While many others received organs, bones, skins or tissue from Tom, Lisa doesn’t feel compelled to meet them all.

She says: “I don’t have to hug or even meet them to get a warm glow knowing the world is a better place.

“In organ donation terms, Tom was basically gold dust. Early 20s, extremely fit and healthy, his organs kept healthy because he was on a ventilator.”

But knowing how traumatic her own sudden loss was, she urges anyone wanting to donate their organs to tell their family, even though the law has now changed to one of assumed consent for organ donation.

Gordon was given a second chance after receiving Tom's heart

She says: “It’s still completely vital to tell your nearest and dearest your wishes, because they still have the final say. I’m just so grateful in that dark hour when we were told our son wasn’t coming home that Graham gave me the best advice ever, to donate his organs.”

As for her transplant family, Fatima has just started senior school, and Gordon, a dad-of-two, has now retired from his job as a psychiatric nurse. Later this month he is going on a cruise with his wife Patricia to celebrate their 44th wedding anniversary and his 70th birthday.
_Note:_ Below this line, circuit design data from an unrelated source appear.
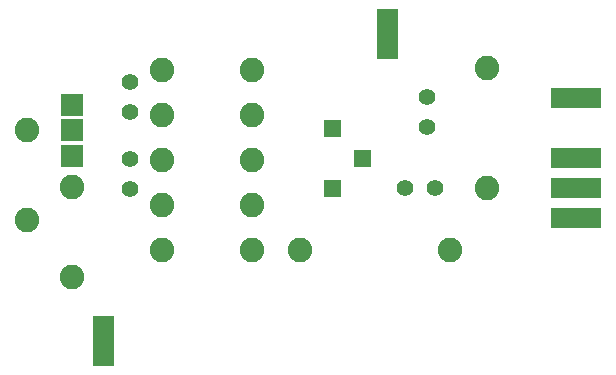
<source format=gbs>
G04 Layer: BottomSolderMaskLayer*
G04 EasyEDA v6.4.7, 2020-09-29T10:47:40+03:00*
G04 c168c89dab9346539a0f0a4d02725cba,e225996ff9fb4a0db64c6d6541834e49,10*
G04 Gerber Generator version 0.2*
G04 Scale: 100 percent, Rotated: No, Reflected: No *
G04 Dimensions in millimeters *
G04 leading zeros omitted , absolute positions ,3 integer and 3 decimal *
%FSLAX33Y33*%
%MOMM*%
G90*
D02*

%ADD26R,4.267200X1.727200*%
%ADD27C,1.397000*%
%ADD28C,2.082800*%

%LPD*%
G36*
G01X56100Y873D02*
G01X56100Y5140D01*
G01X57828Y5140D01*
G01X57828Y873D01*
G01X56100Y873D01*
G37*
G36*
G01X94863Y22717D02*
G01X94863Y24444D01*
G01X99131Y24444D01*
G01X99131Y22717D01*
G01X94863Y22717D01*
G37*
G36*
G01X80170Y26857D02*
G01X80170Y31125D01*
G01X81897Y31125D01*
G01X81897Y26857D01*
G01X80170Y26857D01*
G37*
G54D27*
G01X82476Y15930D03*
G01X85016Y15930D03*
G01X84386Y23619D03*
G01X84386Y21079D03*
G54D28*
G01X61930Y22138D03*
G01X69550Y22138D03*
G01X61902Y25961D03*
G01X69522Y25961D03*
G01X69550Y18328D03*
G01X61930Y18328D03*
G54D27*
G01X59220Y15857D03*
G01X59220Y18397D03*
G54D28*
G01X69550Y14518D03*
G01X61930Y14518D03*
G01X54302Y8387D03*
G01X54302Y16007D03*
G01X69550Y10708D03*
G01X61930Y10708D03*
G54D27*
G01X59209Y22367D03*
G01X59209Y24907D03*
G36*
G01X75658Y15224D02*
G01X75658Y16639D01*
G01X77073Y16639D01*
G01X77073Y15224D01*
G01X75658Y15224D01*
G37*
G36*
G01X78198Y17764D02*
G01X78198Y19179D01*
G01X79613Y19179D01*
G01X79613Y17764D01*
G01X78198Y17764D01*
G37*
G36*
G01X75658Y20304D02*
G01X75658Y21719D01*
G01X77073Y21719D01*
G01X77073Y20304D01*
G01X75658Y20304D01*
G37*
G54D28*
G01X50502Y13246D03*
G01X50502Y20866D03*
G36*
G01X53365Y22059D02*
G01X53365Y23939D01*
G01X55245Y23939D01*
G01X55245Y22059D01*
G01X53365Y22059D01*
G37*
G36*
G01X53365Y19900D02*
G01X53365Y21780D01*
G01X55245Y21780D01*
G01X55245Y19900D01*
G01X53365Y19900D01*
G37*
G36*
G01X53365Y17741D02*
G01X53365Y19621D01*
G01X55245Y19621D01*
G01X55245Y17741D01*
G01X53365Y17741D01*
G37*
G54D26*
G01X96997Y13390D03*
G01X96997Y18470D03*
G01X96997Y15930D03*
G54D28*
G01X73649Y10708D03*
G01X86349Y10708D03*
G01X89415Y26100D03*
G01X89415Y15930D03*
M00*
M02*

</source>
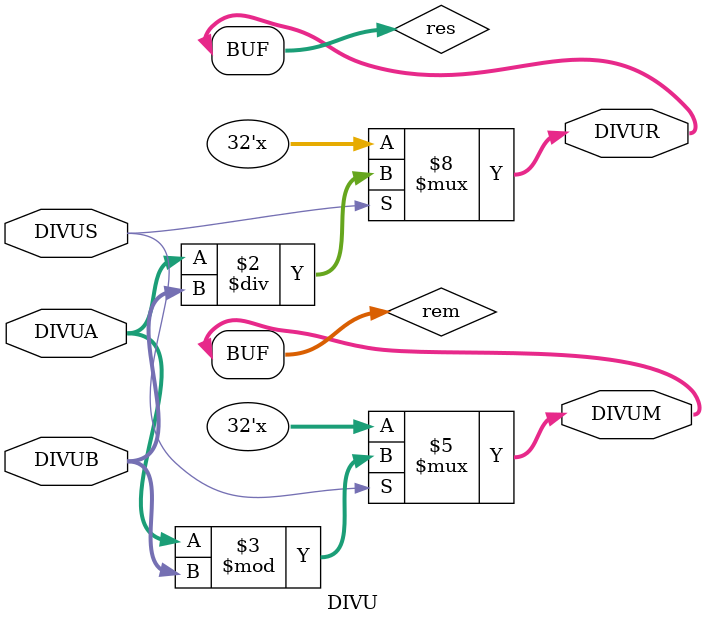
<source format=v>
`timescale 1ns / 1ps

module DIVU(
    input [31:0] DIVUA,
    input [31:0] DIVUB,
    input DIVUS,
    output [31:0] DIVUR,
    output [31:0] DIVUM
    );
    reg [31:0] res;
    reg [31:0] rem;
    always@(*)
    begin
        if(DIVUS)
        begin
            res = DIVUA / DIVUB;
            rem = DIVUA % DIVUB;
        end
    end
    assign DIVUR = res;
    assign DIVUM = rem;
endmodule

</source>
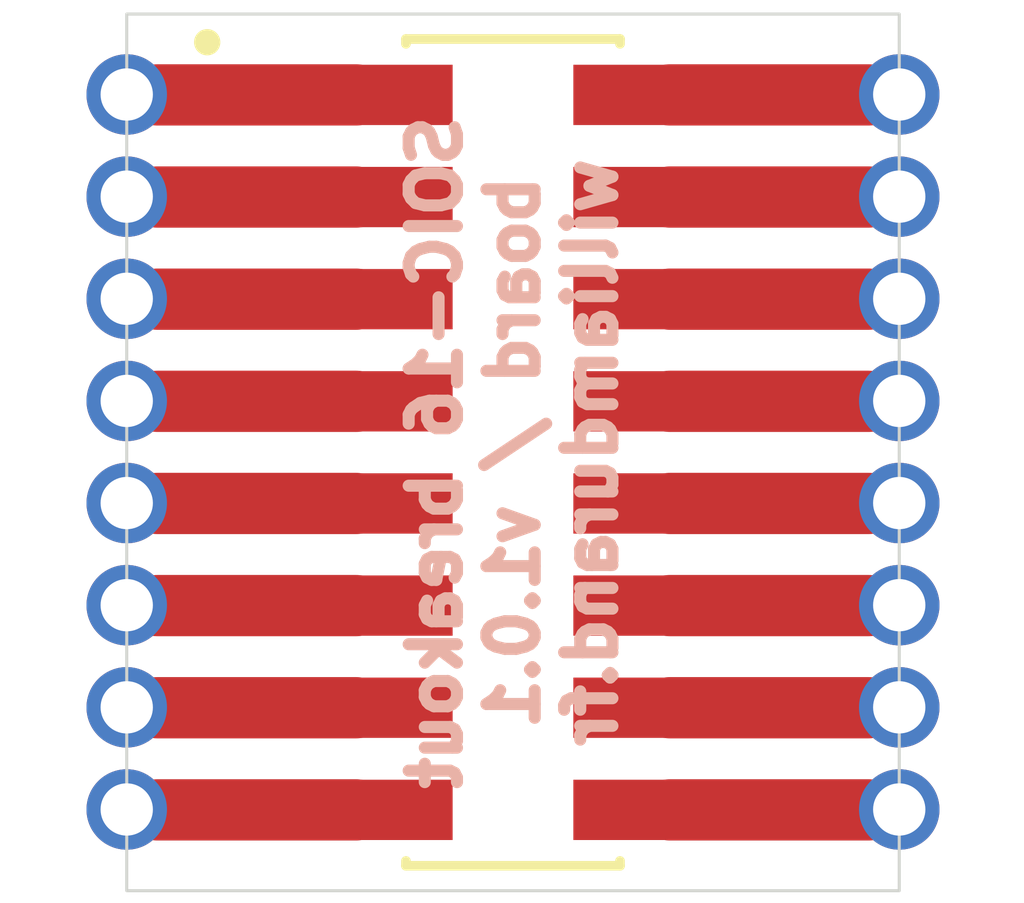
<source format=kicad_pcb>
(kicad_pcb (version 20211014) (generator pcbnew)

  (general
    (thickness 1.6002)
  )

  (paper "USLetter")
  (title_block
    (rev "1")
  )

  (layers
    (0 "F.Cu" signal "Front")
    (31 "B.Cu" signal "Back")
    (34 "B.Paste" user)
    (35 "F.Paste" user)
    (36 "B.SilkS" user "B.Silkscreen")
    (37 "F.SilkS" user "F.Silkscreen")
    (38 "B.Mask" user)
    (39 "F.Mask" user)
    (44 "Edge.Cuts" user)
    (45 "Margin" user)
    (46 "B.CrtYd" user "B.Courtyard")
    (47 "F.CrtYd" user "F.Courtyard")
    (49 "F.Fab" user)
  )

  (setup
    (pad_to_mask_clearance 0.0508)
    (pcbplotparams
      (layerselection 0x00010fc_ffffffff)
      (disableapertmacros false)
      (usegerberextensions false)
      (usegerberattributes false)
      (usegerberadvancedattributes false)
      (creategerberjobfile false)
      (svguseinch false)
      (svgprecision 6)
      (excludeedgelayer true)
      (plotframeref false)
      (viasonmask true)
      (mode 1)
      (useauxorigin false)
      (hpglpennumber 1)
      (hpglpenspeed 20)
      (hpglpendiameter 15.000000)
      (dxfpolygonmode true)
      (dxfimperialunits true)
      (dxfusepcbnewfont true)
      (psnegative false)
      (psa4output false)
      (plotreference true)
      (plotvalue false)
      (plotinvisibletext false)
      (sketchpadsonfab false)
      (subtractmaskfromsilk true)
      (outputformat 1)
      (mirror false)
      (drillshape 0)
      (scaleselection 1)
      (outputdirectory "./gerbers")
    )
  )

  (net 0 "")

  (footprint "Connector_PinHeader_1.27mm:PinHeader_1x08_P1.27mm_Vertical" (layer "F.Cu") (at 137.8 95.55))

  (footprint "Connector_PinHeader_1.27mm:PinHeader_1x08_P1.27mm_Vertical" (layer "F.Cu") (at 128.2 95.55))

  (footprint "Connector_PinSocket_1.27mm:PinSocket_2x08_P1.27mm_Vertical_SMD" (layer "F.Cu") (at 133 100))

  (gr_circle (center 129.2 94.9) (end 129.3 94.9) (layer "F.SilkS") (width 0.127) (fill solid) (tstamp cf2efaf9-056d-4799-83c9-7d6f7a03b7cf))
  (gr_rect (start 128.2 94.55) (end 137.8 105.45) (layer "Edge.Cuts") (width 0.0381) (fill none) (tstamp 1532da5b-7ba9-462e-b1d2-2519bc4728a9))
  (gr_text "SOIC-16 breakout\nboard / v1.0.1\nwilliamdurand.fr" (at 133 100 90) (layer "B.SilkS") (tstamp 7dc5faf9-6c57-4639-b56b-fed897e02b69)
    (effects (font (size 0.6 0.6) (thickness 0.15)) (justify mirror))
  )

  (segment (start 134.95 100.635) (end 137.41898 100.635) (width 0.762) (layer "F.Cu") (net 0) (tstamp 01a4d671-7b5b-462b-b206-0fd52c8b2690))
  (segment (start 134.95 101.905) (end 137.41898 101.905) (width 0.762) (layer "F.Cu") (net 0) (tstamp 07726553-e50f-4548-86d6-f438cc3311f5))
  (segment (start 131.05 99.365) (end 128.58102 99.365) (width 0.762) (layer "F.Cu") (net 0) (tstamp 503dc631-da6f-4521-a2b5-da3dd5ce784a))
  (segment (start 134.95 103.175) (end 137.41898 103.175) (width 0.762) (layer "F.Cu") (net 0) (tstamp 5160cae1-c9cd-47c0-a486-270ddd6b1f4a))
  (segment (start 131.05 101.905) (end 128.58102 101.905) (width 0.762) (layer "F.Cu") (net 0) (tstamp 6aca4368-3083-44af-b21d-802db4ec79f0))
  (segment (start 134.95 95.555) (end 137.41898 95.555) (width 0.762) (layer "F.Cu") (net 0) (tstamp 6e01fd89-23ed-45c8-b139-0c613ce0f470))
  (segment (start 131.05 96.825) (end 128.58102 96.825) (width 0.762) (layer "F.Cu") (net 0) (tstamp 6ee30666-6997-45a6-b3c6-bde5cf9e9ef7))
  (segment (start 131.05 104.445) (end 128.58102 104.445) (width 0.762) (layer "F.Cu") (net 0) (tstamp 7630e822-948d-43e8-919f-5560f4e4d7d2))
  (segment (start 131.05 95.555) (end 128.58102 95.555) (width 0.762) (layer "F.Cu") (net 0) (tstamp 95976d42-5b63-408f-b832-f98bd0ccc357))
  (segment (start 131.05 98.095) (end 128.58102 98.095) (width 0.762) (layer "F.Cu") (net 0) (tstamp 960292ff-f5c0-4d24-93e1-1e6aa85556a6))
  (segment (start 131.05 103.175) (end 128.58102 103.175) (width 0.762) (layer "F.Cu") (net 0) (tstamp a1351b72-f940-4690-914a-98d0984b326e))
  (segment (start 134.95 99.365) (end 137.41898 99.365) (width 0.762) (layer "F.Cu") (net 0) (tstamp a20960c6-099b-4d7c-b5f5-65d87134201d))
  (segment (start 131.05 100.635) (end 128.58102 100.635) (width 0.762) (layer "F.Cu") (net 0) (tstamp a2ca1ddd-08ad-47ba-9589-ba9c00109751))
  (segment (start 134.95 104.445) (end 137.41898 104.445) (width 0.762) (layer "F.Cu") (net 0) (tstamp c1b598c5-c6b2-4964-9b98-d221a707adaf))
  (segment (start 134.95 96.825) (end 137.41898 96.825) (width 0.762) (layer "F.Cu") (net 0) (tstamp dca1aa7c-4fa0-4faf-86f1-eb4608be475e))
  (segment (start 134.95 98.095) (end 137.41898 98.095) (width 0.762) (layer "F.Cu") (net 0) (tstamp f21c251e-773c-45b6-a556-fcfc33eaa031))

)

</source>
“These two amazing humans have grabbed life with both hands since getting their second chances, Tom would be so proud.

“I’ve lost a son and a husband, both way before their time, but what I’ve gained since has been completely invaluable.”

Gordon, who has become a grandfather of four since receiving his new heart, says: “I was very close to dying before my transplant.

“Simply walking, each step reminds me of Tom’s kindness. Being a grandpa is amazing. Without Tom none of this would have happened.”

Fatima says: “Lisa is so kind and lovely, and Tom is my hero, he saved me. I love sport now, just like he did.”